> BRANO DEL DOCUMENTO:

Secondo Lao-Tse, “pur non facendo nulla, non c’è nulla che non venga fatto”, cioè il comportamento più saggio è agire, o non-agire, secondo l’ordine naturale delle cose.
Oggi però la situazione è così grave che sembra opportuno tentare qualcosa per rimediare almeno in parte ai notevoli guasti già fatti: siamo andando a trecento all’ora e ci troviamo improvvisamente davanti un muro. Se almeno tentiamo di frenare forse ce la caviamo con un lungo periodo di ospedale.
La stragrande maggioranza delle culture apparse sulla faccia della terra erano culture pacifiche, non aggressive, non espansioniste, non materialiste. Ma ne basta una che parte dai presupposti opposti per fare fuori e/o fagocitare tutte le altre, come effettivamente è accaduto e anche in un lasso di tempo piuttosto breve. E’ d’accordo?
Sostanzialmente sono d’accordo. Anche se ci sono state altre culture espansioniste, non avevano certamente un potere tecnico paragonabile a quello della civiltà industriale odierna, che ha inoltre la pretesa di “migliorare il mondo” e portare “il benessere”.

> COSA FARE:
[1] Riassumi in due frasi il brano del documento su culture pacifiche e civiltà industriale.
[2] Prosegui il brano del documento su culture pacifiche e civiltà industriale, riprendendo dopo la sua ultima frase.

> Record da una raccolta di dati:
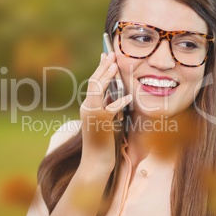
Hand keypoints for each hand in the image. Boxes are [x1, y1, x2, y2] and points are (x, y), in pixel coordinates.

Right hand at [79, 52, 131, 172]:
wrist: (95, 162)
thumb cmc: (103, 142)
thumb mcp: (105, 120)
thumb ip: (108, 107)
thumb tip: (116, 93)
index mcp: (88, 106)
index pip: (94, 83)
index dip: (100, 69)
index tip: (105, 56)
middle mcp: (87, 107)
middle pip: (94, 82)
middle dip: (103, 67)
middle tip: (111, 54)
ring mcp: (92, 114)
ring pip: (96, 90)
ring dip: (106, 76)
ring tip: (114, 64)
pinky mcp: (100, 123)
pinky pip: (110, 108)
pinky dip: (119, 102)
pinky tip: (128, 96)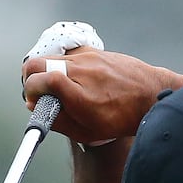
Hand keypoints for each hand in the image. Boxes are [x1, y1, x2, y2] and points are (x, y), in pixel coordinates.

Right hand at [21, 22, 182, 142]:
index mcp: (79, 96)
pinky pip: (67, 55)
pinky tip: (76, 80)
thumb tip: (34, 106)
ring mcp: (87, 57)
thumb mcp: (87, 132)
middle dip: (30, 80)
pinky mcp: (93, 51)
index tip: (35, 101)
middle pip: (35, 64)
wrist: (151, 95)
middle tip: (39, 93)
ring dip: (46, 72)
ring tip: (60, 89)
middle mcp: (81, 72)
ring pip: (49, 58)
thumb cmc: (122, 118)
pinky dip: (64, 66)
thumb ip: (57, 120)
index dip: (31, 92)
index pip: (38, 81)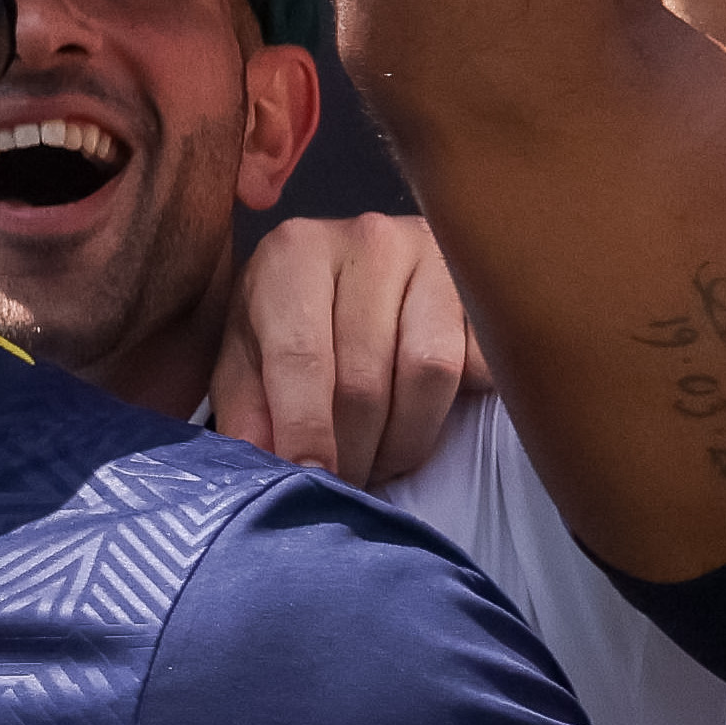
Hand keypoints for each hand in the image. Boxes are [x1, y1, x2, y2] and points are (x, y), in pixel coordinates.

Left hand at [206, 210, 492, 483]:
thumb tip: (267, 468)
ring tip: (380, 460)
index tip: (313, 477)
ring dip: (404, 438)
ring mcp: (433, 254)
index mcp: (295, 252)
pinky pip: (478, 363)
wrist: (345, 267)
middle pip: (366, 377)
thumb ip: (245, 409)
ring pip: (430, 372)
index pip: (302, 356)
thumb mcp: (244, 355)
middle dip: (354, 449)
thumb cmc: (286, 316)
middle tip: (344, 482)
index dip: (306, 429)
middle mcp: (368, 242)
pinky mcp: (481, 283)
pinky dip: (454, 408)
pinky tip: (421, 418)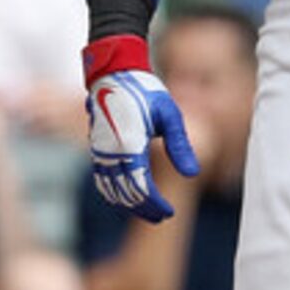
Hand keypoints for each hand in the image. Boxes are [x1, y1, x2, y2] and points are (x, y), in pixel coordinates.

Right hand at [88, 68, 198, 220]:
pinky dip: (113, 193)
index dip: (155, 204)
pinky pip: (101, 179)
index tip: (169, 212)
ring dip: (128, 204)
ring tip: (147, 211)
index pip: (142, 187)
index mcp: (131, 145)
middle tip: (161, 217)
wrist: (112, 71)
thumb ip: (180, 145)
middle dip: (144, 209)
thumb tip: (194, 174)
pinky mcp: (95, 148)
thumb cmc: (145, 90)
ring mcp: (100, 151)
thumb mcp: (169, 115)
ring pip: (111, 190)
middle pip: (126, 194)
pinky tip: (126, 196)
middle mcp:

> RISPOSTE AI COMPITI:
[1] Richiamandosi a Lao-Tse, il brano indica come comportamento più saggio agire, o non-agire, secondo l'ordine naturale delle cose, ma osserva che oggi la situazione è così grave da rendere opportuno tentare di rimediare almeno in parte ai guasti già fatti, come chi, lanciato a trecento all'ora contro un muro, prova almeno a frenare. Alla tesi che la maggior parte delle culture sia stata pacifica e che ne sia bastata una di segno opposto per eliminare o assorbire le altre, la risposta è un sostanziale accordo, con l'aggiunta che nessun'altra cultura espansionista aveva un potere tecnico paragonabile a quello della civiltà industriale odierna, che pretende per di più di "migliorare il mondo" e portare "il benessere".

[2]
Mi ha sempre fatto riflettere il fatto che l’Africa, culla delle culture animiste, non abbia mai conosciuto guerre prima che arrivassero il colonialismo ed i nostri missionari da un lato, i mussulmani dall’altro. In meno di due secoli, e con una escalation terrificante negli ultimi 2-3 decenni, siamo arrivati al Ruanda e a tutto il resto. Ma quella non è più Africa. Cosa può dirmi al riguardo?
Anche se in passato esistevano piccole guerre, l’Africa è forse oggi il continente in situazione più grave. Alcune valutazioni dicono che è scomparso il 90% degli esseri senzienti presenti due secoli orsono. Per contro ci sono stati un mostruoso incremento di popolazione umana e una disgregazione culturale spaventosa. I resti sbandati di queste ex-culture si riversano dove possono, cercando di copiare i modelli della cultura dominante.
La teoria di Gaia rientra appieno in una visione tipica dell’ecologia profonda…
Si. Anche se la teoria di Gaia non esclude completamente un eventuale sottofondo materialista (se vista in modo esclusivamente sistemico), in genere Gaia è considerata dotata di Mente, che emerge inevitabilmente in un sistema oltre un certo grado di complessità. E’ quindi una teoria che rientra nel quadro dell’ecologia profonda.
La nostra visione del mondo percepisce la terra come un serbatoio senza fondo di materie prime al nostro servizio, mentre tutte le culture del passato hanno sempre considerato la terra viva e dunque sacra, con uno spirito.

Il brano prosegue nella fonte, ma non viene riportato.